State how many lines of the entries hold the string "shoulder". Reply with the number alone.
(EXCERPTED DATA Opens)
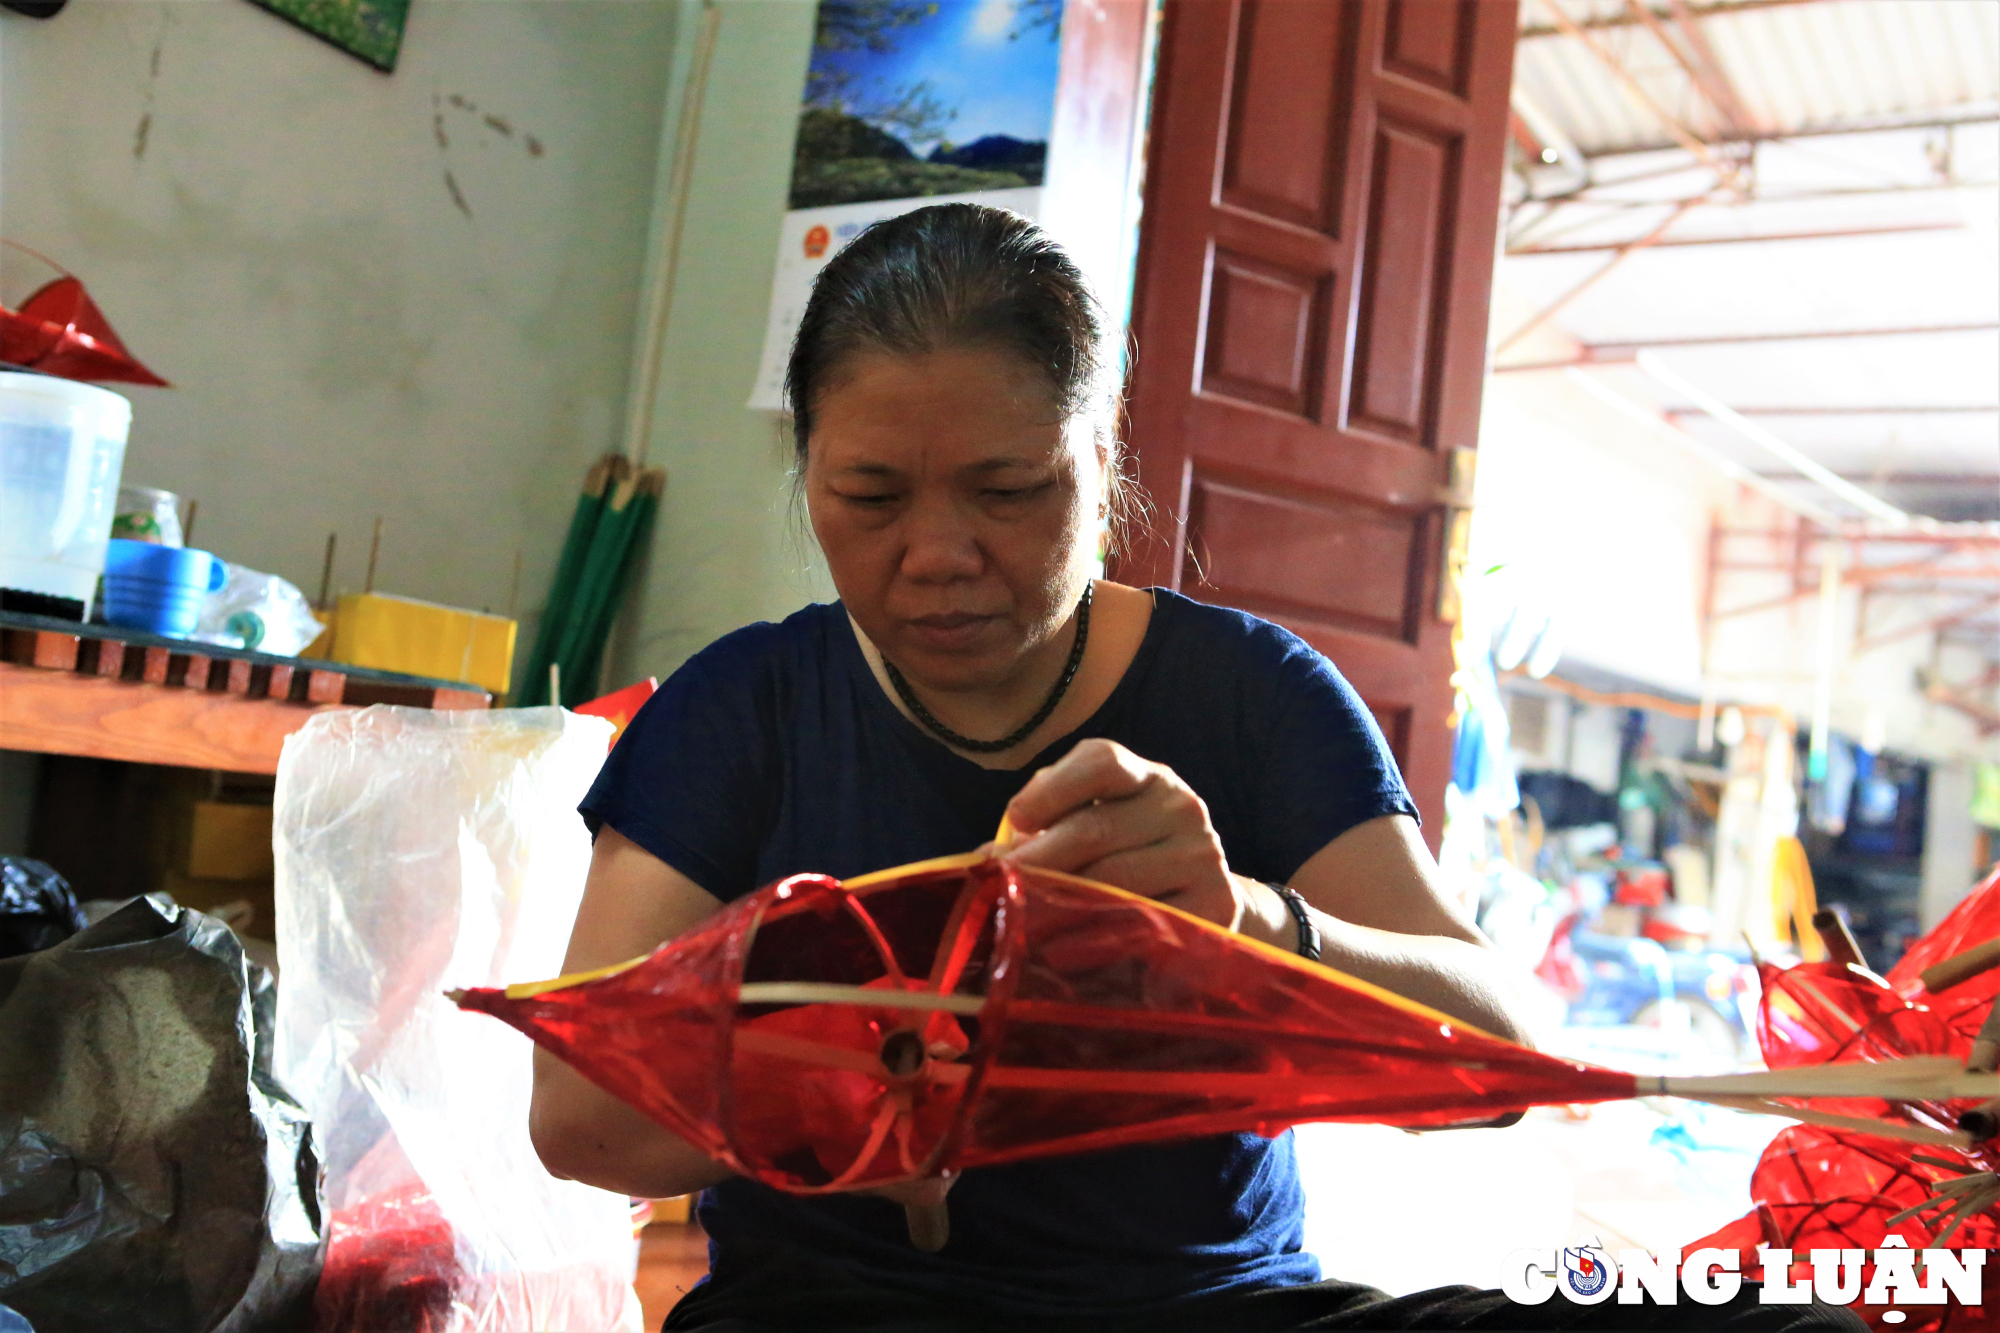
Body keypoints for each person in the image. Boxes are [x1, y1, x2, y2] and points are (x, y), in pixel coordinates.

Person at [532, 205, 1862, 1333]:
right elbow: (579, 1118)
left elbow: (1500, 1065)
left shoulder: (1252, 694)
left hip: (1210, 1308)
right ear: (808, 471)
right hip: (829, 1306)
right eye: (870, 496)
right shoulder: (744, 708)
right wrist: (869, 1094)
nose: (937, 552)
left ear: (1099, 464)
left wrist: (1250, 924)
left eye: (1009, 490)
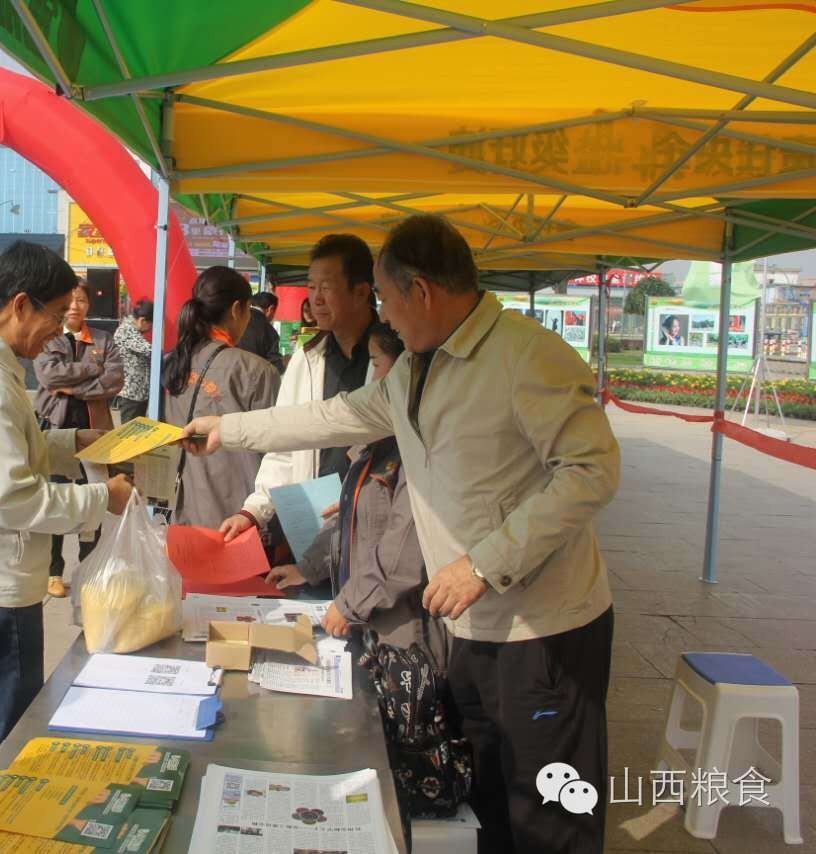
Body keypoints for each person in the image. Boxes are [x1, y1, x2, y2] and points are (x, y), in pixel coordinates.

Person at [183, 214, 620, 854]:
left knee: (551, 809)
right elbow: (335, 415)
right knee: (488, 798)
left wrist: (483, 563)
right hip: (467, 629)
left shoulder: (527, 356)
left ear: (422, 291)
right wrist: (230, 430)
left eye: (385, 298)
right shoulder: (418, 366)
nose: (382, 313)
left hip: (542, 630)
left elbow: (591, 472)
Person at [0, 241, 133, 838]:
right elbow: (13, 498)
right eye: (56, 314)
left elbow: (18, 452)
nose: (59, 330)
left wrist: (77, 444)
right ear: (20, 305)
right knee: (6, 734)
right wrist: (103, 498)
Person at [264, 323, 447, 666]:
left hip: (402, 638)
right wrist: (308, 568)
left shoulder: (416, 449)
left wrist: (351, 604)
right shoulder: (372, 444)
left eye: (376, 364)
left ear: (405, 368)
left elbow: (402, 554)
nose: (371, 378)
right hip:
(EXCERPTED DATA Closes)
_ANSWER_. 6